This is the blog post by Anolytics explaining how to select suitable machine learning algorithms for a problem statement. Actually, there are multiple types of machine learning process, AI model are trained and developed for predictions. So choosing the right algorithm is important to solve such problems.
The bog post discus about different types of machine learning tasks according to that algorithms are choose. And why choosing these machine learning algorithms are suitable for a particular problem statement. Machine learning developers can find here the types of machine learning tasks.

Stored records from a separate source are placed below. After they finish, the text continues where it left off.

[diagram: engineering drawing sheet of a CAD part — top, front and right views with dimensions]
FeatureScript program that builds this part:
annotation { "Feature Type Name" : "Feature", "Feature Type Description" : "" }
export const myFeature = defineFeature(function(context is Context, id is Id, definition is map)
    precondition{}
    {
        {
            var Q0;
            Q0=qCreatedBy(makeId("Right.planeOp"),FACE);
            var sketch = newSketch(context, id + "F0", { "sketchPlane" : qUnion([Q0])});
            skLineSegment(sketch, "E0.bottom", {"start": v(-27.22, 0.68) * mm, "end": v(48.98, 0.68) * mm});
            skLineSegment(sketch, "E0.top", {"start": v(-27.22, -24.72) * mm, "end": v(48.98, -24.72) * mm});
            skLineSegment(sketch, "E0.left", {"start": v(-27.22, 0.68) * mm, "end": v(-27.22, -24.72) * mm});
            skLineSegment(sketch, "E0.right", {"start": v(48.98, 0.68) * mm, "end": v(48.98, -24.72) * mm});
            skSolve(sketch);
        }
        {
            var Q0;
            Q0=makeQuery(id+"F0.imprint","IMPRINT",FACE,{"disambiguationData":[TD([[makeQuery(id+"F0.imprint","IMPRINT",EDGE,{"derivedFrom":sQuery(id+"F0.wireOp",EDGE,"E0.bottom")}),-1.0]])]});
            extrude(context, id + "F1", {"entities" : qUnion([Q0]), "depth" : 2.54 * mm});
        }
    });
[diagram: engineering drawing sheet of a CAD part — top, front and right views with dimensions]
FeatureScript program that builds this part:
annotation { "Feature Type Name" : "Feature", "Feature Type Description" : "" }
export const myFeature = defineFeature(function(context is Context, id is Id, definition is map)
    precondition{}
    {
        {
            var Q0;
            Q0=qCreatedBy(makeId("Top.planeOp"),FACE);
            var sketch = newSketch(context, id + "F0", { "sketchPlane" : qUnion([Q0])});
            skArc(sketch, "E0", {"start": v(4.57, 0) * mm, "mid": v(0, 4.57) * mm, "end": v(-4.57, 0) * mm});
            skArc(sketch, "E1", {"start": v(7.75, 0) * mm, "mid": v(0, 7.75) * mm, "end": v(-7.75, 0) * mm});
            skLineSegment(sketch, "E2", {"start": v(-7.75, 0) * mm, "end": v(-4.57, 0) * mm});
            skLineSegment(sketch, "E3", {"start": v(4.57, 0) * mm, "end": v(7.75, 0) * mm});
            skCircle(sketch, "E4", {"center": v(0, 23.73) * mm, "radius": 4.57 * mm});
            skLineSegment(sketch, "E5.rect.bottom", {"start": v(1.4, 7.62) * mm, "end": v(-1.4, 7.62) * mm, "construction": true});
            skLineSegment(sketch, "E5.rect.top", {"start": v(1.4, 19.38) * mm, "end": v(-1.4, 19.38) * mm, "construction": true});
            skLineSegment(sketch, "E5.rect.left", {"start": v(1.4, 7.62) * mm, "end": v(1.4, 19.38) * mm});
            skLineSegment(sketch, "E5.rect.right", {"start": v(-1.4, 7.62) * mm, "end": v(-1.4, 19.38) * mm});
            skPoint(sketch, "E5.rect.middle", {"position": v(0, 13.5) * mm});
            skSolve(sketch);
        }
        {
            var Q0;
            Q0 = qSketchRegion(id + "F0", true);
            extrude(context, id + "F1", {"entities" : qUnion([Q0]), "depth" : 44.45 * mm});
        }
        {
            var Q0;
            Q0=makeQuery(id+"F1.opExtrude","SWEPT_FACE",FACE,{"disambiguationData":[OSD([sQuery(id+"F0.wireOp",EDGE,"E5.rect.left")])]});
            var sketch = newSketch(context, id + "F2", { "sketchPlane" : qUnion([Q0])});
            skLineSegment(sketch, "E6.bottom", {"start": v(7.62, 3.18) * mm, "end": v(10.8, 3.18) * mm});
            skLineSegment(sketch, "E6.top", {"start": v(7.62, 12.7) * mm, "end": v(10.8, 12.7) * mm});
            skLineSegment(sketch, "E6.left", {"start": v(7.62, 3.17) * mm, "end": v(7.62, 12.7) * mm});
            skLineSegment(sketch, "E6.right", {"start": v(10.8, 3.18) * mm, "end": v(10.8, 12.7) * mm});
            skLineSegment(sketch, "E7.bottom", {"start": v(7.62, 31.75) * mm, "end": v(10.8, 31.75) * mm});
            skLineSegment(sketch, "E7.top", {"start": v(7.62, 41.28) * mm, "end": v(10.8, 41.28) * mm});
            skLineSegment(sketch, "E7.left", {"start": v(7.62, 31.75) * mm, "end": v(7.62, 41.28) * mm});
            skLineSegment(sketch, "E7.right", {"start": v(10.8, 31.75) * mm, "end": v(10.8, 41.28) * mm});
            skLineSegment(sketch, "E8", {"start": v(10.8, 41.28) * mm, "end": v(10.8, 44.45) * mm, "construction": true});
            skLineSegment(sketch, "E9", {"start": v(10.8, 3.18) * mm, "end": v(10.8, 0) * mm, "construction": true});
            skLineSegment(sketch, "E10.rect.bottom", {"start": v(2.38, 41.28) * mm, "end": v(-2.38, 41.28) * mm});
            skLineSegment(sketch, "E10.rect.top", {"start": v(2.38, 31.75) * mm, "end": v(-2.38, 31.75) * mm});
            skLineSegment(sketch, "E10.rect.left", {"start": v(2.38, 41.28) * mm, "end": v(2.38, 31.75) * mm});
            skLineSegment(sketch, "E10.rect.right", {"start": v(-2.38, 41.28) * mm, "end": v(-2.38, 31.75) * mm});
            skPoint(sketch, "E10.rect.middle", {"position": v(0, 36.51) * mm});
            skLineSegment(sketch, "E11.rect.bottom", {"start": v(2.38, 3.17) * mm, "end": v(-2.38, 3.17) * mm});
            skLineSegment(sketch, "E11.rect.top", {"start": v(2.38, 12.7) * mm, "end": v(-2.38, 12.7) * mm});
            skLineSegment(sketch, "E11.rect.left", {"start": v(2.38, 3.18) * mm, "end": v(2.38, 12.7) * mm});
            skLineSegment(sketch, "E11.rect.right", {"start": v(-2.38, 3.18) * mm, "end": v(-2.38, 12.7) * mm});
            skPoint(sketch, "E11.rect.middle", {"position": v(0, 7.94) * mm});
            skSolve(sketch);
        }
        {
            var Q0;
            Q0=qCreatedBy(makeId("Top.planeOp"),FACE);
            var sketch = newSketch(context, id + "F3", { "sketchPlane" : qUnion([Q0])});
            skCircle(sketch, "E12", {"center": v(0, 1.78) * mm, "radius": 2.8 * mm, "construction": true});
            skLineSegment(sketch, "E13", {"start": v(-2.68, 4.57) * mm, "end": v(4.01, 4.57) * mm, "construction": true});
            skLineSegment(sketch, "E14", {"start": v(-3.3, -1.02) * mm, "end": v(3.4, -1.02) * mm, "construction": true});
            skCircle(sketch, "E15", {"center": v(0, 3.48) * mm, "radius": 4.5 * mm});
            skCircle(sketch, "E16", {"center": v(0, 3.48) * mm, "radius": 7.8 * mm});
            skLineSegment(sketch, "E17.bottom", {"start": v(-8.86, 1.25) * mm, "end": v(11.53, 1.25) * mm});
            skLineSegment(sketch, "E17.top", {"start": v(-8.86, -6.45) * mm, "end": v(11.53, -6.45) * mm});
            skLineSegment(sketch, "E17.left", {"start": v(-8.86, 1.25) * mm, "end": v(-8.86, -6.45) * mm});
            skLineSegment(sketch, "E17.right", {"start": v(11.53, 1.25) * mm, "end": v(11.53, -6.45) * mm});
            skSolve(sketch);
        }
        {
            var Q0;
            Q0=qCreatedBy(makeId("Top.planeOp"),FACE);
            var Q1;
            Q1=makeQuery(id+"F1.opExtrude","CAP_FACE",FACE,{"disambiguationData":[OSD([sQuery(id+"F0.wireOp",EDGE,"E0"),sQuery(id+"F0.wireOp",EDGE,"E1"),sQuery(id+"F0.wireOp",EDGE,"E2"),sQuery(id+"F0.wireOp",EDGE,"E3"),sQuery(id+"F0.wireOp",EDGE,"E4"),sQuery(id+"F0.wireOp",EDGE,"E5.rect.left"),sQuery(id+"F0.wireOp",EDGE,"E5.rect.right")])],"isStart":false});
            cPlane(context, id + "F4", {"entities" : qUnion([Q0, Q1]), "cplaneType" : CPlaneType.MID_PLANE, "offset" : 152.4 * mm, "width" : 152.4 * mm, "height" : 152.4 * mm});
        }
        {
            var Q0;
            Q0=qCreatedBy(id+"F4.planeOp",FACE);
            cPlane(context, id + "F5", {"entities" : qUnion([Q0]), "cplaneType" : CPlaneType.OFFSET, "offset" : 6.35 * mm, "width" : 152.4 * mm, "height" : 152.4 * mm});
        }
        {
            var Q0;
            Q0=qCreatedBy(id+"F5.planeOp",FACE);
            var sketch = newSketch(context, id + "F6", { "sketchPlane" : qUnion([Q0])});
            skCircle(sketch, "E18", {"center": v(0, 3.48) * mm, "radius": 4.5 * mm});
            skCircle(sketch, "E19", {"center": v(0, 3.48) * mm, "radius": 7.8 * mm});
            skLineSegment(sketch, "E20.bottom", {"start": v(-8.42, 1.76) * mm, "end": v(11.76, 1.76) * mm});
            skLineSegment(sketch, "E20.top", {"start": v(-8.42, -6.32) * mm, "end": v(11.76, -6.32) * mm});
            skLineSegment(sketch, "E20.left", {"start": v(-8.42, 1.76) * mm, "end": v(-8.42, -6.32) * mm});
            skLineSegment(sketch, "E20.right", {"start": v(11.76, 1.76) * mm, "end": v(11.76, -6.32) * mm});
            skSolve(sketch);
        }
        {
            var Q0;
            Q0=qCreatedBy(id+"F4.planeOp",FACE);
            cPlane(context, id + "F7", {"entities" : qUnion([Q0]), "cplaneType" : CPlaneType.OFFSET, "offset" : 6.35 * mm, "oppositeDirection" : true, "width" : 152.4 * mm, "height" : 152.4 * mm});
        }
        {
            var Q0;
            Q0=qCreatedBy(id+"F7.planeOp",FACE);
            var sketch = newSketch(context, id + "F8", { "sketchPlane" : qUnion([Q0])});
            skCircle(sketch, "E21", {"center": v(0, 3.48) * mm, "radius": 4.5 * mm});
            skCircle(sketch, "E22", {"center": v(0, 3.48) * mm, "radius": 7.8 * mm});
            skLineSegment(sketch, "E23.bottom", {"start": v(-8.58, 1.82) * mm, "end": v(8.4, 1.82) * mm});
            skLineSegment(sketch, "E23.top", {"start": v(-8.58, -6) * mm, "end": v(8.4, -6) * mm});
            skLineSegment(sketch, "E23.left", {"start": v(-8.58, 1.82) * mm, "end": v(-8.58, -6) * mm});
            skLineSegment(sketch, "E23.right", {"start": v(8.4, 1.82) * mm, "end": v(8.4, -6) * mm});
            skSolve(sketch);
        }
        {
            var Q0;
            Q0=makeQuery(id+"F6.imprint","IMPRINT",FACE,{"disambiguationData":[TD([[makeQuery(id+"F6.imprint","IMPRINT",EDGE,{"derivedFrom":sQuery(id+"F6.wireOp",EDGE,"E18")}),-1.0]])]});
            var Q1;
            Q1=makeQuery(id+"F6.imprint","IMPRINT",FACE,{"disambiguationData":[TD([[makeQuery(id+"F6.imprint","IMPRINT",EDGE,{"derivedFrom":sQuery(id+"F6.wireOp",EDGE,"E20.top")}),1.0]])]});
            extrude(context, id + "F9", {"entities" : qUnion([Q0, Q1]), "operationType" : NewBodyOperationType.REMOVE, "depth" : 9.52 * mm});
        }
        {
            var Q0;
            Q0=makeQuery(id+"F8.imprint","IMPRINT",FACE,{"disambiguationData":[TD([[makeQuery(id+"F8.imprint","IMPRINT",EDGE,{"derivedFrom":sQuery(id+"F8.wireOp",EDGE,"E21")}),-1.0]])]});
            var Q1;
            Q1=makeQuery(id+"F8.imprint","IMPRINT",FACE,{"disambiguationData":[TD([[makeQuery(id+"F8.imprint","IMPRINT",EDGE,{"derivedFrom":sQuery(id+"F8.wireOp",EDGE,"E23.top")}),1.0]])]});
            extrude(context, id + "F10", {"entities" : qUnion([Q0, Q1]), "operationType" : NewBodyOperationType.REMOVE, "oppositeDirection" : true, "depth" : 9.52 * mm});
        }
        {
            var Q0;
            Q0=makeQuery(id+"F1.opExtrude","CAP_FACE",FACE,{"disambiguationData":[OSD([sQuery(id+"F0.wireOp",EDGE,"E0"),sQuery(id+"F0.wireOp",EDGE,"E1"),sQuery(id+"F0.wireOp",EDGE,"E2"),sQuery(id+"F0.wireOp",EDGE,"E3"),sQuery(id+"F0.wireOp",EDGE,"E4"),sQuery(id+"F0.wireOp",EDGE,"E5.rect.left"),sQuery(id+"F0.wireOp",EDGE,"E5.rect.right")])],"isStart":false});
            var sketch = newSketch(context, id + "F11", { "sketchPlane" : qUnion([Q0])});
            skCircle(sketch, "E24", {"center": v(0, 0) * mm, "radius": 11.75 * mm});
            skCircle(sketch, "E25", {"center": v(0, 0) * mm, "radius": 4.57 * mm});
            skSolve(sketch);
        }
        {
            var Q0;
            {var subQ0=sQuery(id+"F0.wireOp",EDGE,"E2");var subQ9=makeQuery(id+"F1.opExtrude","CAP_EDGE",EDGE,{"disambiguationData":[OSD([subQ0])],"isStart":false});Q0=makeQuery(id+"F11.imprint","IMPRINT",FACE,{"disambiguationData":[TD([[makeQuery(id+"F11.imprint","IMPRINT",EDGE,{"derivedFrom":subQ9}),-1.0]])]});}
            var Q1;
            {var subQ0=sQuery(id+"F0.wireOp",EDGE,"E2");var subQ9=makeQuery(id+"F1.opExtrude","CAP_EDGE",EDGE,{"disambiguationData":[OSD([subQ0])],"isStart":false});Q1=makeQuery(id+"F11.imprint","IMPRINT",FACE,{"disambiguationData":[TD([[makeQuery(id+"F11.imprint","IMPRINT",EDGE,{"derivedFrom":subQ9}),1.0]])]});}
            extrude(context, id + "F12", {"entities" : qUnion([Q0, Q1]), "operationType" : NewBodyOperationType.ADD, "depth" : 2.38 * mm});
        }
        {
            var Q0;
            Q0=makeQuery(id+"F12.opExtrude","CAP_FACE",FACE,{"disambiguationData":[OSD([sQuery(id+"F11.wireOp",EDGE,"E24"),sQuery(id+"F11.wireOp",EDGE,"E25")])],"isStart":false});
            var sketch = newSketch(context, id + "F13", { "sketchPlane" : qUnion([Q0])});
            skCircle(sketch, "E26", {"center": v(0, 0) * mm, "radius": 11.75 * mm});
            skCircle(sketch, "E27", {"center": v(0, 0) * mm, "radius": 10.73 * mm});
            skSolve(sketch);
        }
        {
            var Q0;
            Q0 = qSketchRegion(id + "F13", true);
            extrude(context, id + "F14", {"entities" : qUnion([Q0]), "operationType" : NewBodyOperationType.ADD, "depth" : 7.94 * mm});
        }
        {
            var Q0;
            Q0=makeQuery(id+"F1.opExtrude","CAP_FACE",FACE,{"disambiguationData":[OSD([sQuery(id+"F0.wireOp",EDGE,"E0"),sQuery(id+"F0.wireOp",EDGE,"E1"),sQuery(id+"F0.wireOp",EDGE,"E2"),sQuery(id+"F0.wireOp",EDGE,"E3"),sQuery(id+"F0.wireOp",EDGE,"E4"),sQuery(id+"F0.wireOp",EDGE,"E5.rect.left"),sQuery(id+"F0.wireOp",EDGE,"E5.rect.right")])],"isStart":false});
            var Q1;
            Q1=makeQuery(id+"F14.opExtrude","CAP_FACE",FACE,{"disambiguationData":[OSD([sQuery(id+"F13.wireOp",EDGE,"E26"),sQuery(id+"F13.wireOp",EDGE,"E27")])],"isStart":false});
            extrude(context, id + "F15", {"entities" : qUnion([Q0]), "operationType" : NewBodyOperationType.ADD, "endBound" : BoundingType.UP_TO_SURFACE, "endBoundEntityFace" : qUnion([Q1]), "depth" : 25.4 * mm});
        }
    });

Different Types of Machine Learning Tasks:
- Supervised Learning
- Unsupervised Learning
- Semi-supervised Learning
- Reinforcement Learning
Along with the machine learning tasks, Anolytics in this blog post also discuss about the most common algorithms used in machine learning. Machine learning algorithms are actually, selected as per the model compatibility, need of problem statement and availability of machine learning training data. Each algorithms has its own advantages and limitations for a problem statement.
Most Common Algorithms Used in Machine Learning:
- Linear Regression and Linear Classifier
- Logistic Regression Algorithm
- Neural Networks
- Decision Trees Algorithm
- Principal Component Analysis (PCA)
And as per the machine learning algorithms, training data sets are required to train the model. And Anolytics provide the high-quality training data sets for visual perception based AI development. It is offering image annotation services to annotate the different types of objects in image annotations. Using the wide range of annotation techniques it can provide the training data sets for different algorithms to develop a right and more practical machine learning model at lowest cost.